[start Listed records]

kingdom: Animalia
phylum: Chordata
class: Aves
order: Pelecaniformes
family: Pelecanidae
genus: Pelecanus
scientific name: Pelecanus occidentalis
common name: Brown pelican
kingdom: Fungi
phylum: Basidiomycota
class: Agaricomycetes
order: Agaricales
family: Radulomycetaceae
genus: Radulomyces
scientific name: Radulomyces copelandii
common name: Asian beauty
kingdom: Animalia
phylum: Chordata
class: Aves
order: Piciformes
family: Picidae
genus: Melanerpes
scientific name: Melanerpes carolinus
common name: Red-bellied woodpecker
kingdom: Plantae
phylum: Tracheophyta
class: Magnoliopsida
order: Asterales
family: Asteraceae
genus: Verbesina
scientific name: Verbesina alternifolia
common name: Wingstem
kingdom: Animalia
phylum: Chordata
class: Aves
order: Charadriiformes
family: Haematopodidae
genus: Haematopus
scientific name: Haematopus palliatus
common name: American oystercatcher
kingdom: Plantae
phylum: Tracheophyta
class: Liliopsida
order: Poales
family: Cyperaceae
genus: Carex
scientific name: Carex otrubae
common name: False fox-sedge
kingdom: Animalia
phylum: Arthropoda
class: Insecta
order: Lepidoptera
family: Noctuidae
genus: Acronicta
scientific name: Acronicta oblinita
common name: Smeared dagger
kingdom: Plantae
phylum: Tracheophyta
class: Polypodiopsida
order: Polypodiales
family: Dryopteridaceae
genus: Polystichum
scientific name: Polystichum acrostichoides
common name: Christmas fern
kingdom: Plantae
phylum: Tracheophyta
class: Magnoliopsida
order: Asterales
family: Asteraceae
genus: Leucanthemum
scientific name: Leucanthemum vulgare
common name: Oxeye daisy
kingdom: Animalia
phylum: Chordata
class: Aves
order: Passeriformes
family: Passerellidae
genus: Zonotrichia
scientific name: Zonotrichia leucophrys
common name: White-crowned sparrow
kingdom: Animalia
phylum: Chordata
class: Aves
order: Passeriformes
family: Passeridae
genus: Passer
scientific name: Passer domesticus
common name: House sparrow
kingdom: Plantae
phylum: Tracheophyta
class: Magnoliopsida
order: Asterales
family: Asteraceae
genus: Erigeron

[end Listed records]

* _The task_:
Reproduce the lines of every entry above, substituting "vernacular name" for each occurrence of "common name" and leaving everything else unchanged.

* _Output of the exercise_:
kingdom: Animalia
phylum: Chordata
class: Aves
order: Pelecaniformes
family: Pelecanidae
genus: Pelecanus
scientific name: Pelecanus occidentalis
vernacular name: Brown pelican
kingdom: Fungi
phylum: Basidiomycota
class: Agaricomycetes
order: Agaricales
family: Radulomycetaceae
genus: Radulomyces
scientific name: Radulomyces copelandii
vernacular name: Asian beauty
kingdom: Animalia
phylum: Chordata
class: Aves
order: Piciformes
family: Picidae
genus: Melanerpes
scientific name: Melanerpes carolinus
vernacular name: Red-bellied woodpecker
kingdom: Plantae
phylum: Tracheophyta
class: Magnoliopsida
order: Asterales
family: Asteraceae
genus: Verbesina
scientific name: Verbesina alternifolia
vernacular name: Wingstem
kingdom: Animalia
phylum: Chordata
class: Aves
order: Charadriiformes
family: Haematopodidae
genus: Haematopus
scientific name: Haematopus palliatus
vernacular name: American oystercatcher
kingdom: Plantae
phylum: Tracheophyta
class: Liliopsida
order: Poales
family: Cyperaceae
genus: Carex
scientific name: Carex otrubae
vernacular name: False fox-sedge
kingdom: Animalia
phylum: Arthropoda
class: Insecta
order: Lepidoptera
family: Noctuidae
genus: Acronicta
scientific name: Acronicta oblinita
vernacular name: Smeared dagger
kingdom: Plantae
phylum: Tracheophyta
class: Polypodiopsida
order: Polypodiales
family: Dryopteridaceae
genus: Polystichum
scientific name: Polystichum acrostichoides
vernacular name: Christmas fern
kingdom: Plantae
phylum: Tracheophyta
class: Magnoliopsida
order: Asterales
family: Asteraceae
genus: Leucanthemum
scientific name: Leucanthemum vulgare
vernacular name: Oxeye daisy
kingdom: Animalia
phylum: Chordata
class: Aves
order: Passeriformes
family: Passerellidae
genus: Zonotrichia
scientific name: Zonotrichia leucophrys
vernacular name: White-crowned sparrow
kingdom: Animalia
phylum: Chordata
class: Aves
order: Passeriformes
family: Passeridae
genus: Passer
scientific name: Passer domesticus
vernacular name: House sparrow
kingdom: Plantae
phylum: Tracheophyta
class: Magnoliopsida
order: Asterales
family: Asteraceae
genus: Erigeron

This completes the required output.